The Curmudgeon

YOU'LL COME FOR THE CURSES. YOU'LL STAY FOR THE MUDGEONRY.

Tuesday, June 30, 2009

It's Your Choice

The new Minister of Snoopery and Supersize Deluxe Bleached Pachyderms, Alan Johnson, has announced that the legacy of Agent Smith and her eminently fit-for-purpose predecessors will be carried forth, in practice if not in headline. The plan to issue compulsory identity cards to pilots and airport workers has been abandoned, and in its place there is to be a "voluntary" scheme to charge young people in north-west England thirty pounds for the dubious honour of carrying them. Doubtless, being young people in north-west England at a time of full employment and rising wages, they can well afford the privilege. Johnson reassured the country that identity cards would not be made compulsory unless a future Government chose to pass the necessary legislation; which is, of course, jolly reassuring. "Holding an identity card should be a personal choice for British citizens," he said; "just as it is now to obtain a passport". Applying for a passport is a matter of personal choice; when you apply for a passport, your details go on the National Identity Elephant; hence, having your details on the National Identity Elephant is a matter of personal choice.

Johnson admitted the regrettable fact that the Government had "allowed the perception to develop that the cards would be a 'panacea' that would stop terrorism". To the extent that the unthinking British public had evolved this dangerous delusion, quite outside the well-meaning but childishly innocent perceptions of Whitehall, it may have been because the Government kept implying that the cards would be a panacea that would stop terrorism, at least if they were permitted to take their place - shoulder to shoulder with ninety-day internment, faith schools and summary police powers of sentencing - on the parapet of traditional British values.

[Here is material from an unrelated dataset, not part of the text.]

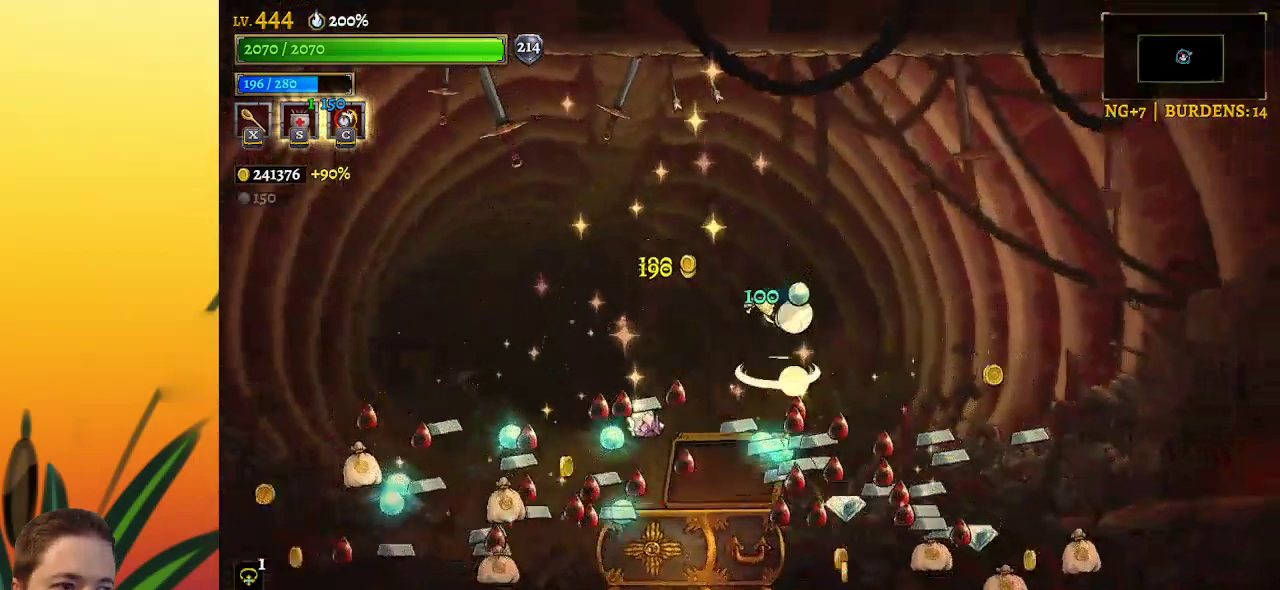
{"keys": ["a"], "events": [[300, "z", "up"], [450, "a", "down"]]}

Anyway, it now appears that identity cards are not such a panacea; they are only a panacea for "illegal working, people-trafficking and ID fraud", which presumably is why Johnson wants to palm them off on people who are over seventy-five.

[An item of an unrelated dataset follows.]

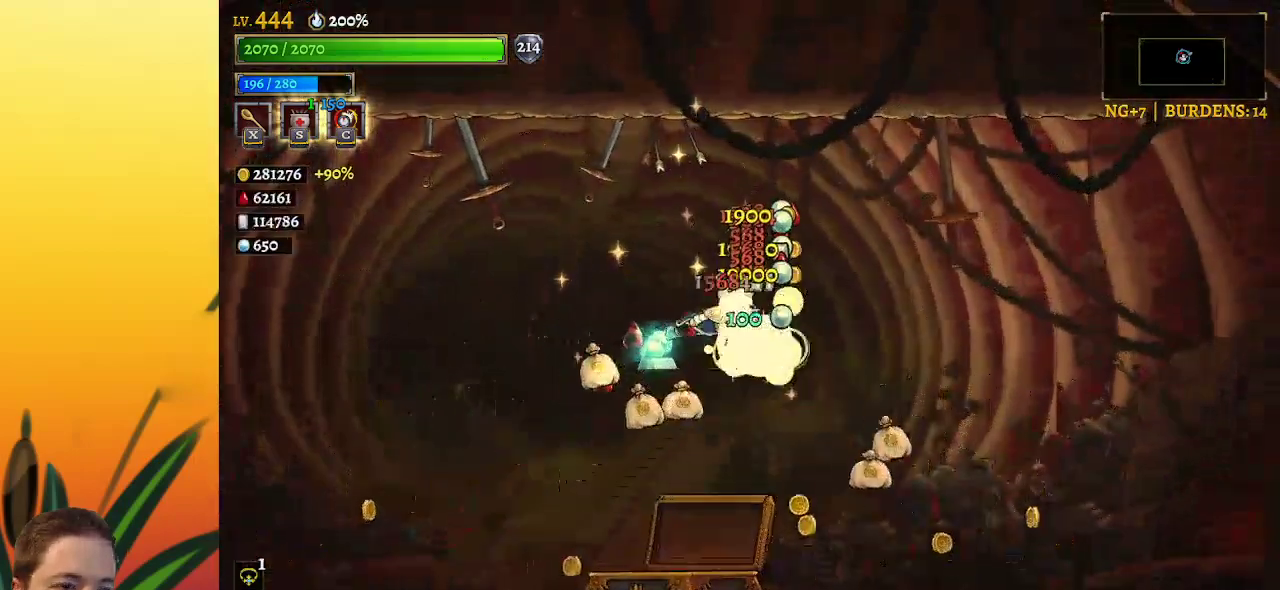
{"keys": ["right"], "events": [[467, "a", "up"], [500, "right", "down"]]}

The Conservative Minister of Civil Liberties, Chris "Boot Camp" Graybeing, who plans to dump the cards but keep the elephant, accused Johnson of being even more concerned with civil liberties than the Conservative Party: "the home secretary thinks [the scheme] has been a waste and wants to scrap it, but the prime minister won't let him." However, Johnson said he was an "instinctive", as opposed to a reasoning, supporter of the scheme; which is, I suppose, a tolerably plausible explanation for why he might wish to hustle it into more or less the sort of state which a New New Labour press secretary might possibly be able to describe as "operational" while keeping a straight face.